Jones, 34, was arrested Sept. 24 on charges of misdemeanor domestic violence and felony injuring and/or tampering with a vehicle after an alleged physical altercation with his fiancee, Jessie Moses, at Caesars Palace in Las Vegas. The incident, which left Moses bloodied, occurred with their three daughters present, according to the police report.
Jones, who isn’t due in Las Vegas court until Oct. 26, hasn’t been disciplined by the UFC. His longtime coach, Mike Winkeljohn, took action, however, by banning the former light heavyweight champ from stepping foot inside Jackson Wink MMA – at least until he shows that he’s gotten his act together.
It’s a decision that was praised by Cormier and makes him wonder just how bad the situation has gotten with Jones.
“The one thing, at this point, is that Jones will never get is the benefit of the doubt, because we’ve done that before,” Cormier said in a video posted Thursday on his YouTube channel. “Coach Winkeljohn’s decision shows what type of man he is, willing to step away from the money in order to stand on the grounds of what he believes. The next thing for me, though, is how serious must it be for a guy that’s walked out in front of thousands and thousands of people with you after the indiscretions, to finally have enough and walk away. …
“The level you have to go to in order to make these people say, ‘I’ve got to take a step back,’ is really severe. You would think, that for a young man like this, that would be a wake-up call. Those are your allies, your greatest allies. Even your greatest allies start to turn their back.”
To be clear, while Jones isn’t allowed inside Jackson Wink, a gym publicist said that coaches Greg Jackson and Brandon Gibson will continue working with him offsite.
As Cormier looks at the bigger picture regarding Jones, it especially worries him how Jones’ transgressions are affecting his kids in light of this latest alleged incident of domestic abuse.
“It makes me sad that his daughter said (to) call the police. That’s the thing that saddens you,” Cormier said. “All those little things you’ve got to think that it doesn’t matter who you are, what type of person you are, those things have to really make you look within yourself and make a decision. Because no one’s perfect, but at a point you’ve got to make a decision for not only you – for your daughters, for your fiancee, for your family, for everything. I think right now is that time.”
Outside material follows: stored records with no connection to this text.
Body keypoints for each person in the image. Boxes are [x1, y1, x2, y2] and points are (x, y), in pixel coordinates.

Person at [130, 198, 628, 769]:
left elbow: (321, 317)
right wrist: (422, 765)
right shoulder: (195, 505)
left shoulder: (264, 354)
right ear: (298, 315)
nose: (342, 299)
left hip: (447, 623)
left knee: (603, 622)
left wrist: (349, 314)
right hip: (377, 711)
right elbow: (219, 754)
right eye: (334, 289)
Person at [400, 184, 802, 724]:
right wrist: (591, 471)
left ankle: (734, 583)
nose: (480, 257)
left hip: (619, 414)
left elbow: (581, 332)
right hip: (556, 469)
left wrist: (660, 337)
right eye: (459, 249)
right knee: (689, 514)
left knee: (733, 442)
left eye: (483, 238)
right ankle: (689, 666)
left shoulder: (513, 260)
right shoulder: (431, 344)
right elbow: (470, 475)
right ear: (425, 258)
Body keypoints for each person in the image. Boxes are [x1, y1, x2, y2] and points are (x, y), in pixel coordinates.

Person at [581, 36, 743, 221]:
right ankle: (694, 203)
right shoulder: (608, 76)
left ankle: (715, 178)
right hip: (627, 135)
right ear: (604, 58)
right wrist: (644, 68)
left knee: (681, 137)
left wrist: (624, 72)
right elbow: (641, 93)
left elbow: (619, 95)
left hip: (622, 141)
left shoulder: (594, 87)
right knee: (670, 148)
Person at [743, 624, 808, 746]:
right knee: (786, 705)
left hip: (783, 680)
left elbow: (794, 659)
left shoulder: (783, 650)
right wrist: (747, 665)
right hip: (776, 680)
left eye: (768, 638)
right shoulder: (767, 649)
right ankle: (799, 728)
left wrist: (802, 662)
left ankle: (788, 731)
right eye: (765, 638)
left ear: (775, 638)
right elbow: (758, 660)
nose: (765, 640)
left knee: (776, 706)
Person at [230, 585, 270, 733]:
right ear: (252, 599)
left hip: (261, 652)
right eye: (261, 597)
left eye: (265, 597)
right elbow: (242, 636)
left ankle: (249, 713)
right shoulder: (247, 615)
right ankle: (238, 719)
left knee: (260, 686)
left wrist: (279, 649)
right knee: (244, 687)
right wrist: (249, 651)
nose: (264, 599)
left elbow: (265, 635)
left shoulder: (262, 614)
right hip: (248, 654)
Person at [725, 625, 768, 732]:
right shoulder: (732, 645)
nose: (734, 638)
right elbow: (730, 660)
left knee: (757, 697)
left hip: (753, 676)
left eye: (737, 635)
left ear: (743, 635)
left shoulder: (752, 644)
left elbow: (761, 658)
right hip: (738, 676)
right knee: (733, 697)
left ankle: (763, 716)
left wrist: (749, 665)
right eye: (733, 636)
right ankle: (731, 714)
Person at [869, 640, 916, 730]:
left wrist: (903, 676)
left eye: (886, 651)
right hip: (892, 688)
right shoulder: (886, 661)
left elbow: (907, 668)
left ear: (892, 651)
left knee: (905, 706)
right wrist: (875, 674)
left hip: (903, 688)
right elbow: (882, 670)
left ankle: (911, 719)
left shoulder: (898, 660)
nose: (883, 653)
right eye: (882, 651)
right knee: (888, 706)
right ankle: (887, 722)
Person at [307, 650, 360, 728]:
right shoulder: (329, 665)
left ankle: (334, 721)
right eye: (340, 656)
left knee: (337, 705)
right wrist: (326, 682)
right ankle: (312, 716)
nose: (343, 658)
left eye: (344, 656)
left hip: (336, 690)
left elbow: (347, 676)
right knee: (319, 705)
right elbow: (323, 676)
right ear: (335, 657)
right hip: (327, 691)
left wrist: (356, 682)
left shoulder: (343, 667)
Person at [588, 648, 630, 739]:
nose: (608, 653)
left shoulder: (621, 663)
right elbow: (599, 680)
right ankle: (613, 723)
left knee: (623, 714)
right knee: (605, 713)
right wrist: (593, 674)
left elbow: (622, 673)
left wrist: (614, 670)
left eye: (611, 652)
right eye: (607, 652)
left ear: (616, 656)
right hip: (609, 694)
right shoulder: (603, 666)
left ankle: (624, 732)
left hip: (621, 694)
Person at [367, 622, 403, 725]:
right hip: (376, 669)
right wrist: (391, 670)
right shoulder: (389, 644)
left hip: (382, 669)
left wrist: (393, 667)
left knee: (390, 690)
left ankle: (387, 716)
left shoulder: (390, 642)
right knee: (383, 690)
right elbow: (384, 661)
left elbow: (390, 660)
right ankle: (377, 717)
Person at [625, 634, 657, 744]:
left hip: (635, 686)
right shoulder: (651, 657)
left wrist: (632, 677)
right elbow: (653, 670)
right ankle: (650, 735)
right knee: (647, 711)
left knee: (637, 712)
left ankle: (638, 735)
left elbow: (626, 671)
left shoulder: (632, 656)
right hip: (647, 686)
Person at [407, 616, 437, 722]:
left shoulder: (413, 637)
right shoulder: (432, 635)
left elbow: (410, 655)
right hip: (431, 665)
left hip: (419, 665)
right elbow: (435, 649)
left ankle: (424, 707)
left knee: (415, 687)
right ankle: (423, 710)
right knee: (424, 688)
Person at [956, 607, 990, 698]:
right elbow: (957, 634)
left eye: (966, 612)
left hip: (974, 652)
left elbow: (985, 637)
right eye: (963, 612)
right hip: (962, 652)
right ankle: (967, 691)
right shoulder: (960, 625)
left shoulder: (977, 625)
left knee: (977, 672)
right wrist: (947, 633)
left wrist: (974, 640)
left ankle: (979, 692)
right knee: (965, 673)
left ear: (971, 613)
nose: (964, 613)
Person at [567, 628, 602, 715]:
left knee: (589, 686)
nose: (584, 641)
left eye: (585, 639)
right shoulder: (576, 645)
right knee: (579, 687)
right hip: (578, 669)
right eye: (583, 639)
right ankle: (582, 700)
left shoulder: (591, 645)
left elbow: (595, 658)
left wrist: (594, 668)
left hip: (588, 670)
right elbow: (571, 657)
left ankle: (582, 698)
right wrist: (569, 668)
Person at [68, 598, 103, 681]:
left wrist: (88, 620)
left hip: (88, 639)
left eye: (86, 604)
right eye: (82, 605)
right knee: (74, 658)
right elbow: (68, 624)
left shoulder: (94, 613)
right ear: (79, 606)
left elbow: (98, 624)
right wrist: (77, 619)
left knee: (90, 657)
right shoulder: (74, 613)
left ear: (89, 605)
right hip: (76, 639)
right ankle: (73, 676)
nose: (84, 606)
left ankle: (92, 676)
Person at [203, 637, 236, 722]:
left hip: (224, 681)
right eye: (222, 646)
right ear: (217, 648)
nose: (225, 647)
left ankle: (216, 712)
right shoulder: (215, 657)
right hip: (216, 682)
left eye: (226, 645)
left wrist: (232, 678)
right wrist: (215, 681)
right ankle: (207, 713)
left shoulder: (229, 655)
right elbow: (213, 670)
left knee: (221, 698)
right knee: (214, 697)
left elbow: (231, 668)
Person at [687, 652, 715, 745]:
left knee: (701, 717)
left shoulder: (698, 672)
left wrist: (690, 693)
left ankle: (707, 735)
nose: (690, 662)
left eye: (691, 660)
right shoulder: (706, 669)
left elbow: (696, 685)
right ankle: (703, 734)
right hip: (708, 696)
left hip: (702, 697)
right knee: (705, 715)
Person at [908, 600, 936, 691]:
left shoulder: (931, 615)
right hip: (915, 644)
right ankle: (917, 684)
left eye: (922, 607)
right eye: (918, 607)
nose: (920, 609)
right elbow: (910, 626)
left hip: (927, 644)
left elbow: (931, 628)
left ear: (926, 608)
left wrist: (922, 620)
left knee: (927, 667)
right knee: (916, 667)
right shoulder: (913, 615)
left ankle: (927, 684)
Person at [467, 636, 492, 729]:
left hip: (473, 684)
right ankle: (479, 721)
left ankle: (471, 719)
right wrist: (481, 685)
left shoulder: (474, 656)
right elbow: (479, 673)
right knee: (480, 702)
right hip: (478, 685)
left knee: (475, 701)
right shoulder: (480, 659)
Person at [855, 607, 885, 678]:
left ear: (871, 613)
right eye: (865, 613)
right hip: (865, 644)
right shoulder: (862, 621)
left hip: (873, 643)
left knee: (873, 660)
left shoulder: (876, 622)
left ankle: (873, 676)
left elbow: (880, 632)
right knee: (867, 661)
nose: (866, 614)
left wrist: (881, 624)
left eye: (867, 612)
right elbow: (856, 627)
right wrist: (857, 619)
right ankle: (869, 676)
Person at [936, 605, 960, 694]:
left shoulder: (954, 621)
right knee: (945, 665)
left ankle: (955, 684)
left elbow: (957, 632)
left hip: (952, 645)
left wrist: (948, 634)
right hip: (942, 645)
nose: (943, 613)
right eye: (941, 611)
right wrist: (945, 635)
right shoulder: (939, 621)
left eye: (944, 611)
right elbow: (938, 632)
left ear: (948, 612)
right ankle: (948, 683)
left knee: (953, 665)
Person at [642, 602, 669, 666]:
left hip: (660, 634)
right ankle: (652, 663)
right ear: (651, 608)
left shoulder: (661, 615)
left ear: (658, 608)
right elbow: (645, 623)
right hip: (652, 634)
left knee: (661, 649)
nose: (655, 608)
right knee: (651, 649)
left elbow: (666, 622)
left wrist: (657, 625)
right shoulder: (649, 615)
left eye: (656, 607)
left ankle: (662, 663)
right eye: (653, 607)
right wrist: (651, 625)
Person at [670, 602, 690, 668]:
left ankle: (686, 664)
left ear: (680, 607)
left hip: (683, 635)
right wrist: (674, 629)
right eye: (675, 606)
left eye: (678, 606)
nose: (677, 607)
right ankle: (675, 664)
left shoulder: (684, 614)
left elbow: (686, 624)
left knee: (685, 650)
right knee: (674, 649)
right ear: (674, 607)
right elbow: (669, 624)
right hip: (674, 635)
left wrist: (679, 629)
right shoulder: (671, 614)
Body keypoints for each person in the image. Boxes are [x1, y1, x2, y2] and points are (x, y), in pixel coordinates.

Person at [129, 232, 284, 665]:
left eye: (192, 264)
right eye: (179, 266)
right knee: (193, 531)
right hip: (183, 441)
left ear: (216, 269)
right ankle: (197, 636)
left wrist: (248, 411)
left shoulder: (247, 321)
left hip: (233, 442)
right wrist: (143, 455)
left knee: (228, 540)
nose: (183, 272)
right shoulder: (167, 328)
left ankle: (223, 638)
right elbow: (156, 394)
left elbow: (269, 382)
“But the scariest part about this is in these moments, when people who have issues start to lose their closest allies, they can go one of two ways: One way, they can go to the top and get their sh*t together, or they can actually just plummet. So I think it’s very important for the people that are closest to Jones to help him decide and figure how he’s gonna go forward. This is that slippery slope.”
So far, Jones has yet to publicly apologize are take accountability for what transpired with his wife Sept. 24. On Wednesday, 19 days after the alleged incident, Jones denied hitting his fiancee while continuing to portray himself as a victim.
The series of tweets – some deleted – baffled Cormier.
“From me to this guy, we’ll never be friends. But human to human, you’ve got to get your sh*t right. And show some remorse,” Cormier said. “Before you hit that send button on those tweets, you’ve got to think about what you’re saying. It seems as though you tell yourself so many lies that you start to believe them. Don’t lie to yourself. Surround yourself with people that are gonna tell you the truth and then find some answers, otherwise it’s gonna be done. Because it’s actually close to being done.”